■ **PROVIDED MATERIAL**
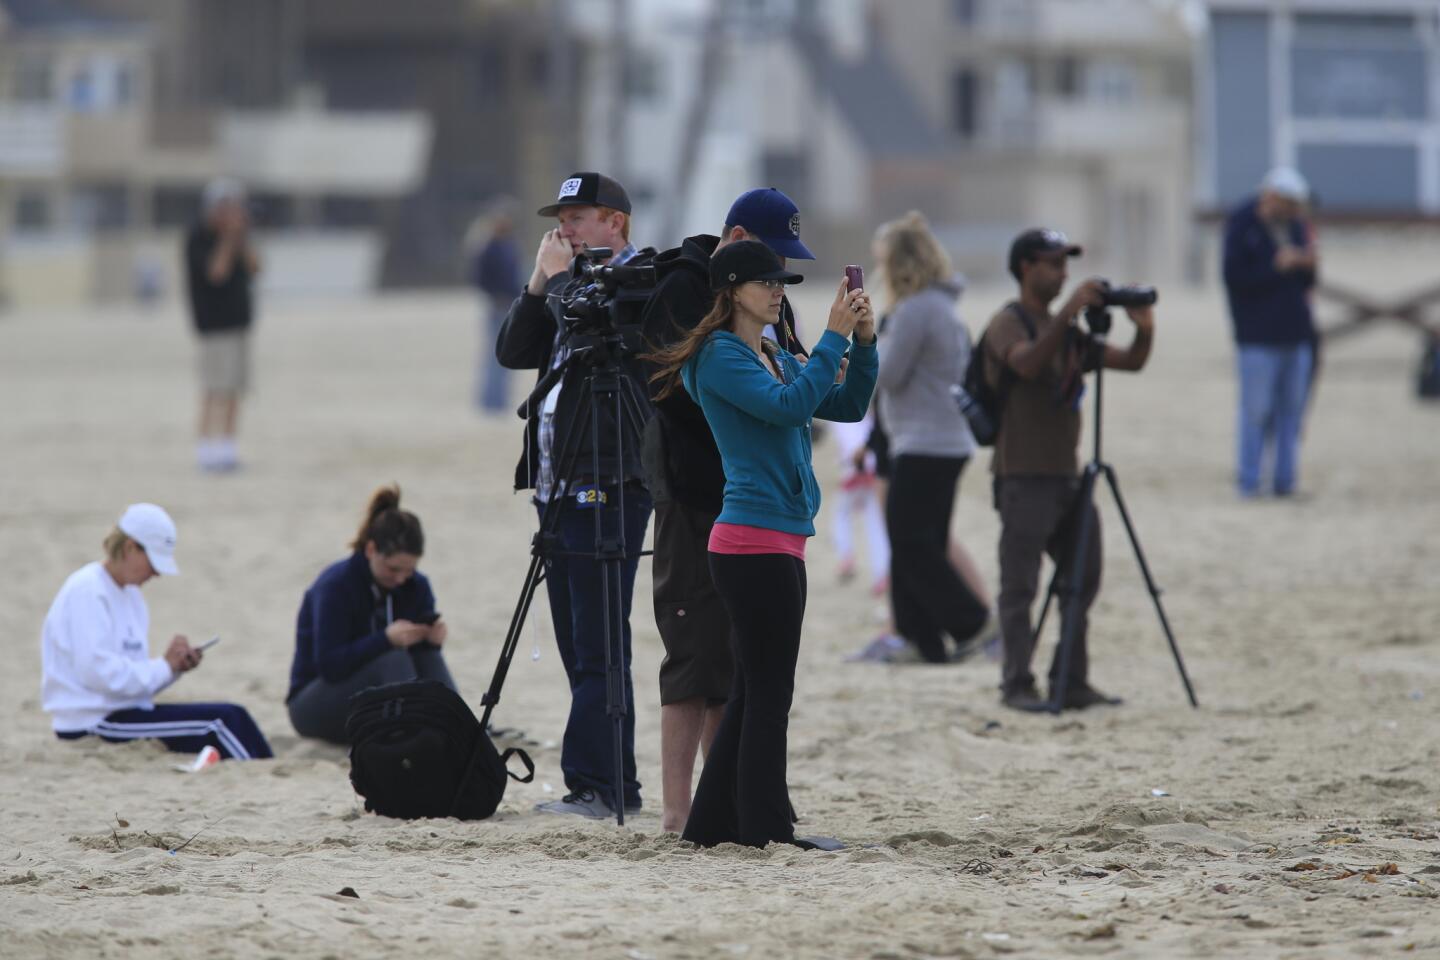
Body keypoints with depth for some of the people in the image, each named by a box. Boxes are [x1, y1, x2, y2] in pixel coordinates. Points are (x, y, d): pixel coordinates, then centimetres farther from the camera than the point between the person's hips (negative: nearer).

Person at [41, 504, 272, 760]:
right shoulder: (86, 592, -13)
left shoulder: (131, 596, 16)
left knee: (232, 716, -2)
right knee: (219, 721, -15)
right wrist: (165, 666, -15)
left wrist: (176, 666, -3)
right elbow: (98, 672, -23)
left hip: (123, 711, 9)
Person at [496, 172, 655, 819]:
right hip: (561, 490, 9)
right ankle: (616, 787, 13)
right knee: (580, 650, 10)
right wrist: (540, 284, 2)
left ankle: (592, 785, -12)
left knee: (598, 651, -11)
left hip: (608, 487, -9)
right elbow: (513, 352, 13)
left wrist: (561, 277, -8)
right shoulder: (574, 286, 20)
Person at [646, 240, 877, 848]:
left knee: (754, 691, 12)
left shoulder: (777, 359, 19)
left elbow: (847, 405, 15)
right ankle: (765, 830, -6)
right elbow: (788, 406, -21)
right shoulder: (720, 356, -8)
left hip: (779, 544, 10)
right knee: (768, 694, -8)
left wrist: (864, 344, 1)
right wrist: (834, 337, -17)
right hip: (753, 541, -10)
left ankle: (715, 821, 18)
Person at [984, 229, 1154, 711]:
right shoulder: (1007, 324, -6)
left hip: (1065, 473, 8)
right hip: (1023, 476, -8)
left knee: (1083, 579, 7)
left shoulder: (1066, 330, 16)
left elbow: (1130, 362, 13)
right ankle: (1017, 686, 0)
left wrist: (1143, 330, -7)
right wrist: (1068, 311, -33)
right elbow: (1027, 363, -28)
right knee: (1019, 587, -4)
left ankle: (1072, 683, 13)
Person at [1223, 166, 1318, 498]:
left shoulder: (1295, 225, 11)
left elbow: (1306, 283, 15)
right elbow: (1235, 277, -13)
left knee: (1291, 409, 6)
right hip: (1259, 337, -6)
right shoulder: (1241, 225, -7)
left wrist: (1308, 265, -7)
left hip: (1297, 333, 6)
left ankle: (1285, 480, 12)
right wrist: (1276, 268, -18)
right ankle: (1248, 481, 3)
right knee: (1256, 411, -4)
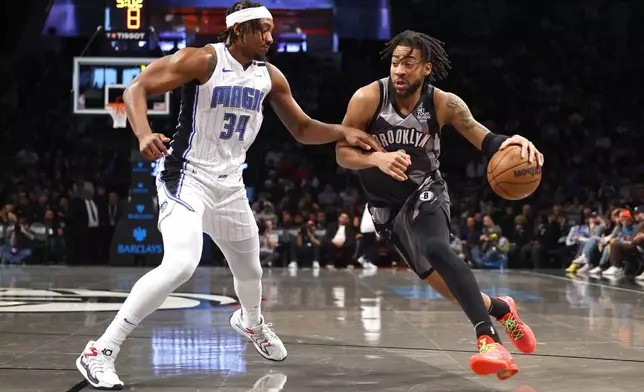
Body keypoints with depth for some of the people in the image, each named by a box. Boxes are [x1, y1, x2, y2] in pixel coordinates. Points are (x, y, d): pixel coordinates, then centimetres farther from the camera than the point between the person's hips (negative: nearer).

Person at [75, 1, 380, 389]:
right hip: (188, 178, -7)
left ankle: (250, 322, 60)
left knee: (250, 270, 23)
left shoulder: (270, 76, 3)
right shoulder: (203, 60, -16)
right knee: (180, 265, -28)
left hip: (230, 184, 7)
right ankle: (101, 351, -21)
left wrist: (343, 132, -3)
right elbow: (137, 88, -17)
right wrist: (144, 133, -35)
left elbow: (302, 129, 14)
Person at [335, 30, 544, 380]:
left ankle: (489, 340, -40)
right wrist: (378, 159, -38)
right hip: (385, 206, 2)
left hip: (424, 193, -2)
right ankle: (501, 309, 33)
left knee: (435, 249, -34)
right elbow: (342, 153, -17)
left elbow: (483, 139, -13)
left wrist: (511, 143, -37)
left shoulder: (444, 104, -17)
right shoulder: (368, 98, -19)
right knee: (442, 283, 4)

■ **REQUIREMENT**
All entries should be reproduced exactly; no picture belongs in the result.

■ **YOUR RESPONSE**
Body keypoints with depth for some of the people in the image, each named by a box. Boxes are [x1, y1, x2, y2] in pixel coordinates. Points are (x, y, d): pixel coordinates, then centimetres farther from the camera than the point between the person's hips (negative: nearer).

Person at [41, 504, 272, 760]:
right shoulder: (86, 592, -13)
left shoulder: (131, 596, 16)
left knee: (232, 716, -2)
right knee: (219, 721, -15)
right wrist: (165, 666, -15)
left wrist: (176, 666, -3)
right elbow: (98, 672, -23)
left hip: (123, 711, 9)
Person at [496, 172, 655, 819]:
right hip: (561, 490, 9)
right ankle: (616, 787, 13)
right knee: (580, 650, 10)
right wrist: (540, 284, 2)
left ankle: (592, 785, -12)
left knee: (598, 651, -11)
left hip: (608, 487, -9)
right elbow: (513, 352, 13)
left wrist: (561, 277, -8)
right shoulder: (574, 286, 20)
Person at [646, 240, 877, 848]:
left knee: (754, 691, 12)
left shoulder: (777, 359, 19)
left elbow: (847, 405, 15)
right ankle: (765, 830, -6)
right elbow: (788, 406, -21)
right shoulder: (720, 356, -8)
left hip: (779, 544, 10)
right knee: (768, 694, -8)
left wrist: (864, 344, 1)
right wrist: (834, 337, -17)
right hip: (753, 541, -10)
left ankle: (715, 821, 18)
Person at [984, 229, 1154, 711]:
right shoulder: (1007, 324, -6)
left hip: (1065, 473, 8)
right hip: (1023, 476, -8)
left knee: (1083, 579, 7)
left shoulder: (1066, 330, 16)
left elbow: (1130, 362, 13)
right ankle: (1017, 686, 0)
left wrist: (1143, 330, -7)
right wrist: (1068, 311, -33)
right elbow: (1027, 363, -28)
right knee: (1019, 587, -4)
left ankle: (1072, 683, 13)
Person at [1223, 166, 1318, 498]:
left shoulder: (1295, 225, 11)
left elbow: (1306, 283, 15)
right elbow: (1235, 277, -13)
left knee: (1291, 409, 6)
right hip: (1259, 337, -6)
right shoulder: (1241, 225, -7)
left wrist: (1308, 265, -7)
left hip: (1297, 333, 6)
left ankle: (1285, 480, 12)
right wrist: (1276, 268, -18)
right ankle: (1248, 481, 3)
right knee: (1256, 411, -4)
Body keypoints with depth for some of the people in the image, each named by a box. Boxes are [x1, y1, x2, y2] in pixel coordinates. Points are (x, y, d): pixel coordinates, then centimetres farther from the camera than the point between the person's hips (negative: nearer).

Person at [75, 1, 380, 389]:
right hip: (188, 178, -7)
left ankle: (250, 322, 60)
left knee: (250, 270, 23)
left shoulder: (270, 76, 3)
right shoulder: (203, 60, -16)
right knee: (180, 265, -28)
left hip: (230, 184, 7)
right ankle: (101, 351, -21)
left wrist: (343, 132, -3)
right elbow: (137, 88, -17)
right wrist: (144, 133, -35)
left elbow: (302, 129, 14)
Person at [335, 30, 544, 380]:
left ankle: (489, 340, -40)
right wrist: (378, 159, -38)
right hip: (385, 206, 2)
left hip: (424, 193, -2)
right ankle: (501, 309, 33)
left knee: (435, 249, -34)
right elbow: (342, 153, -17)
left elbow: (483, 139, -13)
left wrist: (511, 143, -37)
left shoulder: (444, 104, -17)
right shoulder: (368, 98, -19)
right knee: (442, 283, 4)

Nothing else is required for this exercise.